A number of families have anticipated future problems by establishing a special needs trust. This type of trust, which holds the title for the house, allows the adult child with mental illness to continue living in the parental home without losing eligibility for Supplemental Security Income and Medicaid. On the other hand, many families have not prepared, Sperling said. In addition, other issues arise, such as whether the child can maintain the house and keep up on property taxes and other financial obligations.

A Cornerstone for Care

If a person lives in substandard housing, whether it is the result of a low-paying job or being unemployed, chances are they won't be receiving ongoing services, according to Wendi Cook, program coordinator for adult mental health services at the National Mental Health Association. Most often, the person is more concerned with being safe in the community, or staying warm or having enough to eat.

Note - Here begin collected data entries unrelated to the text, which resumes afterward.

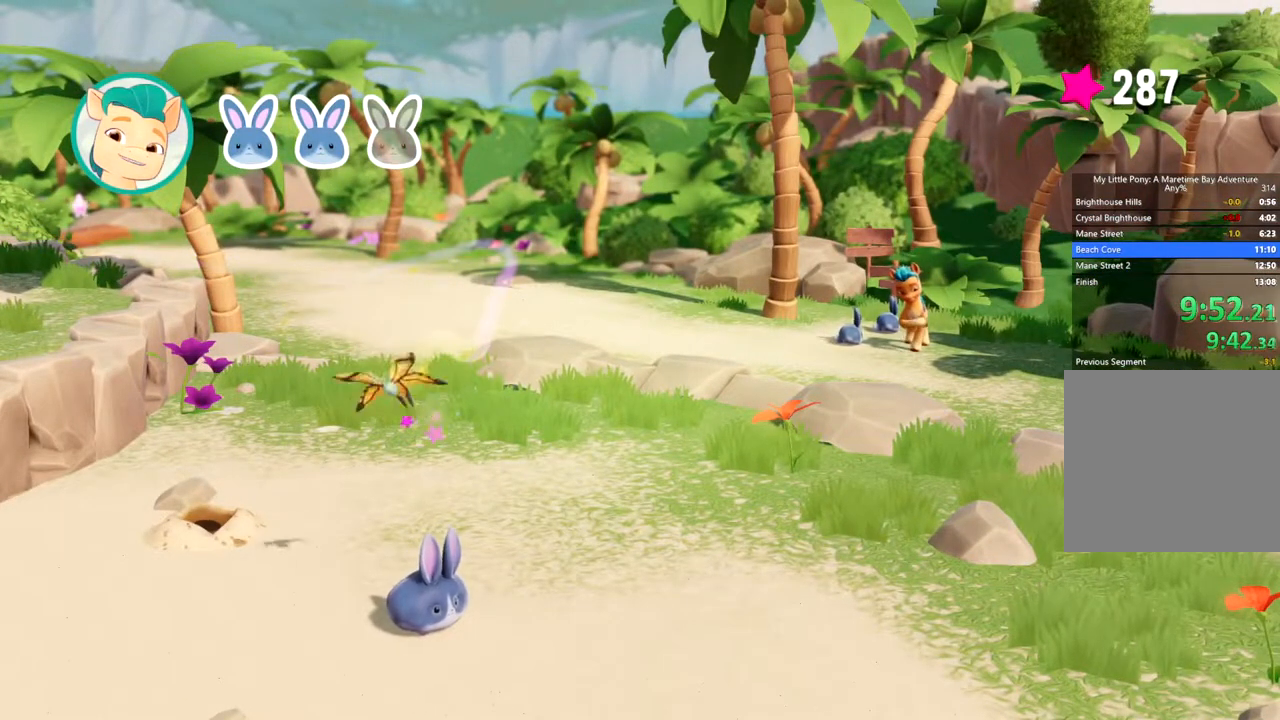
{"buttons": [], "left_stick": "down-right", "events": [[17, "A", "down"], [84, "A", "up"], [200, "A", "down"], [267, "A", "up"], [350, "A", "down"], [417, "A", "up"]]}
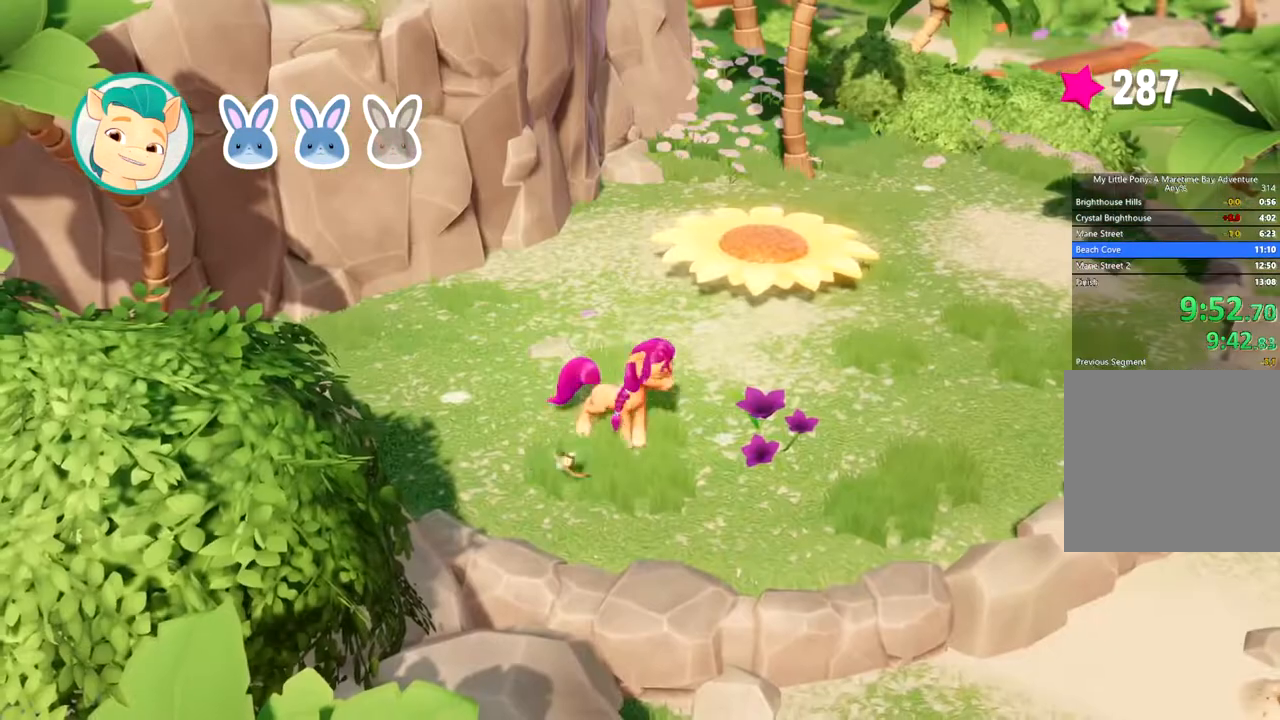
{"buttons": [], "left_stick": "down-right", "events": [[16, "A", "down"], [133, "A", "up"], [200, "A", "down"], [283, "A", "up"]]}
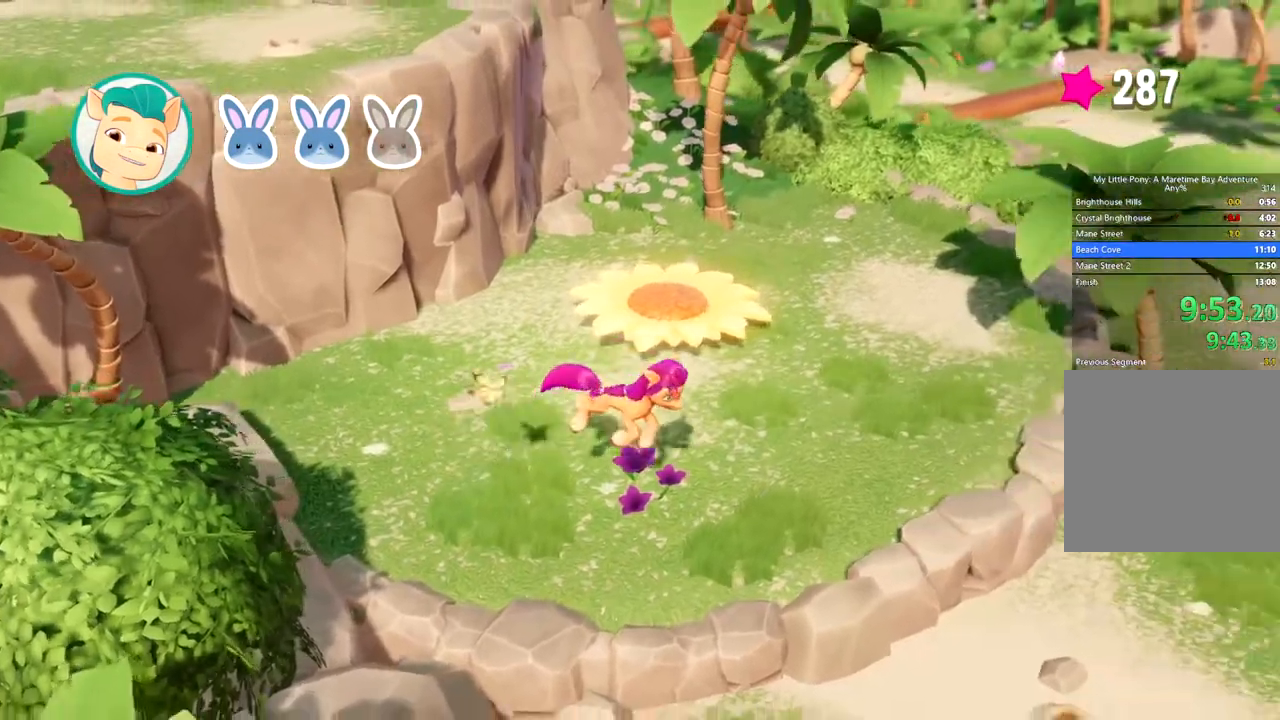
{"buttons": [], "left_stick": "down-right", "events": []}
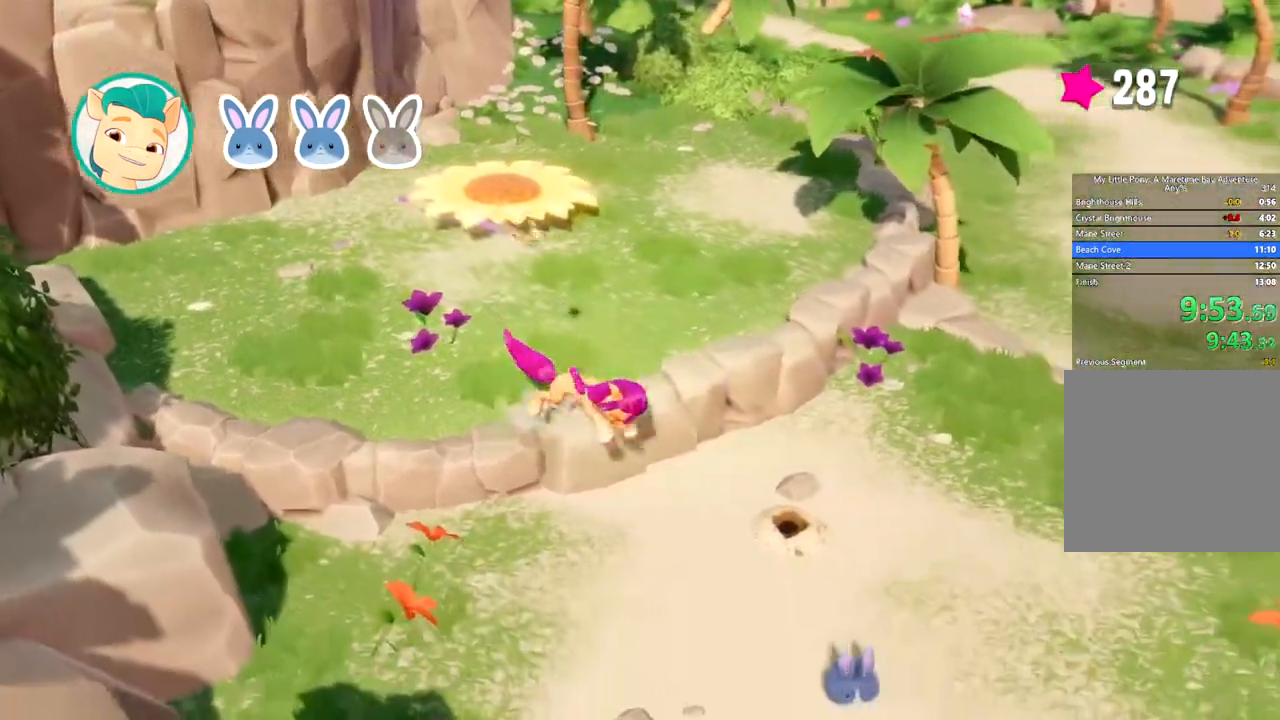
{"buttons": [], "left_stick": "down-right", "events": []}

Consequently, when the person does receive services, often they are the most expensive kind, such as emergency department visits and incarceration, Cook told PT. And, once they get into the health care system, they usually end up in psychiatric institutions. This dynamic puts a financial strain on the entire system, from publicly funded programs to the clinicians and facilities that care for the patient.

If someone lives in substandard housing and a crisis occurs, most likely the person will eventually lose their home and end up on the street. At that point, it becomes a much larger community problem.

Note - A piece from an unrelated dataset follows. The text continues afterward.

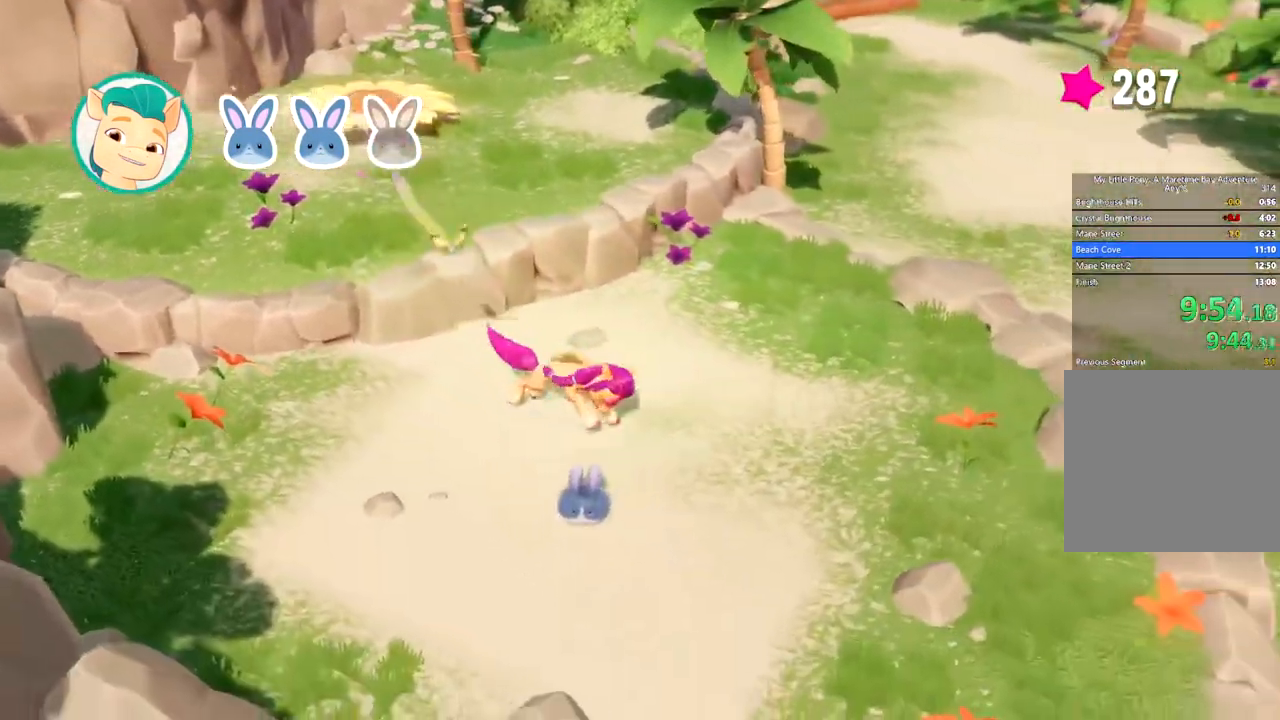
{"buttons": [], "left_stick": "down-right", "events": []}
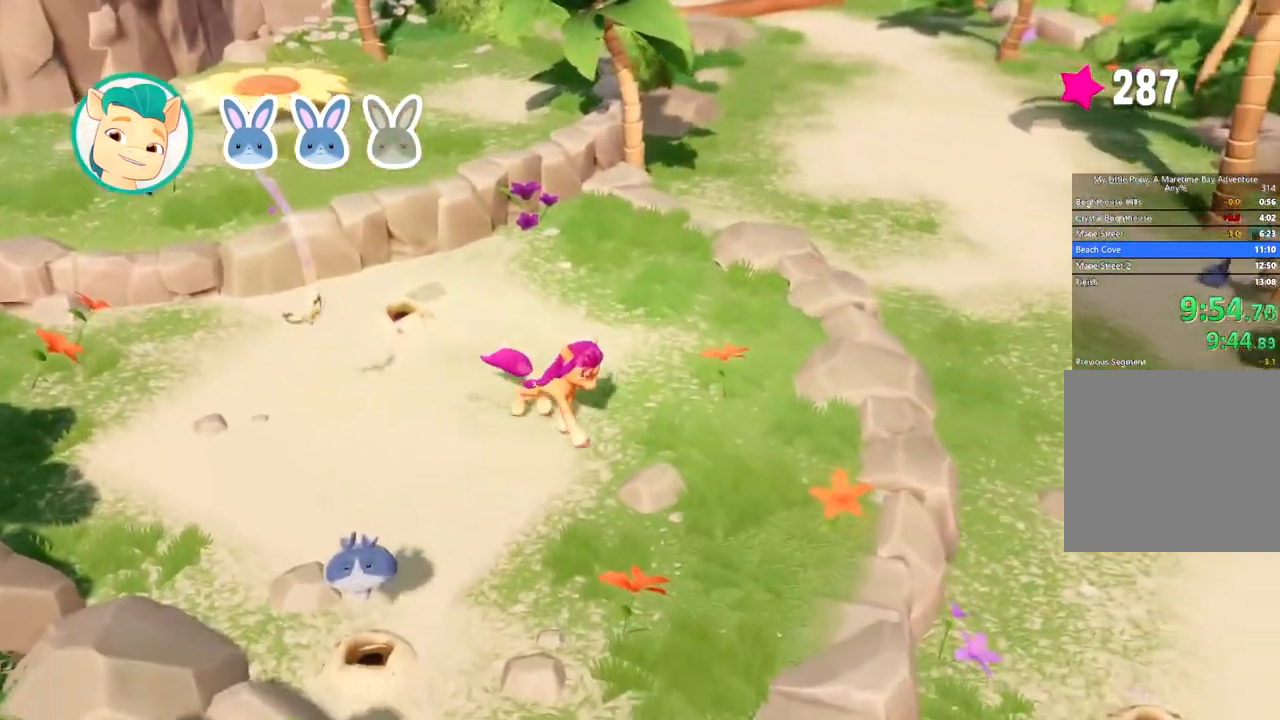
{"buttons": [], "left_stick": "down-right", "events": [[100, "A", "down"], [217, "A", "up"]]}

People with mental illness who are employed and receive private insurance are not immune from this. Most people are two paychecks away from homelessness, Cook said. An increase in insurance premiums, a layoff or a long-term crisis that affects employment can quickly push a private-sector patient into the public sector.

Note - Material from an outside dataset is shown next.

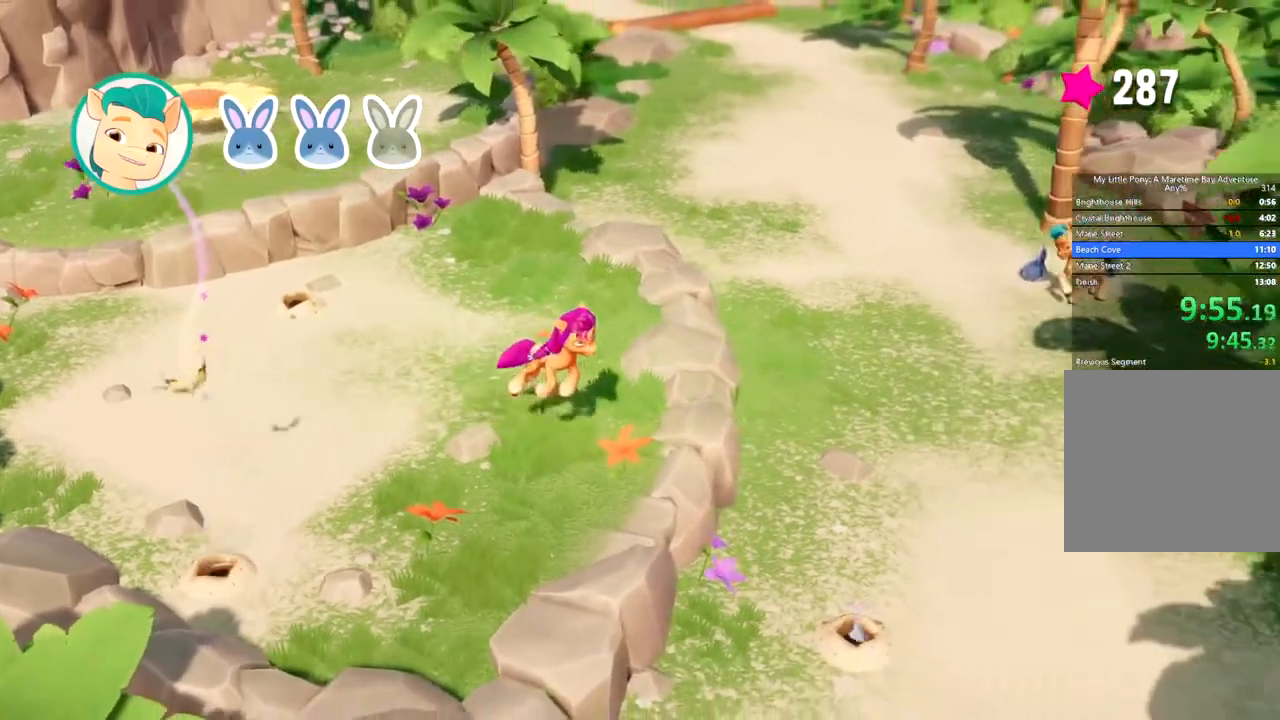
{"buttons": [], "left_stick": "center", "events": [[451, "left_stick", "center"]]}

Policy changes currently being debated in Washington, D.C., might make that transition even more difficult. Currently, HUD's budget is set up so that a portion of its money goes to housing and a portion goes to services, Cook said. The goal is to get people into services that help them maintain housing.

However, the Bush administration is seeking to channel most HUD money toward housing, rather than services. In theory, those services would be picked up by the U.S. Department of Health and Human Services (HHS), but that does not appear to be happening, Cook said. People will receive housing but not the services that help keep them housed unless this issue is addressed. As budget proposals for 2004 make their way through Congress, mental health care advocates will be pushing for HHS to designate services for people in low-income housing who otherwise would have received service supports through HUD.

The Fortunate Few

Regier has a patient with schizoaffective disorder who he has followed for 20 years. The patient was lucky to have parents with enough money to set him up with a condominium that was completely paid for before they died. He also has a healthy sibling who keeps track of him.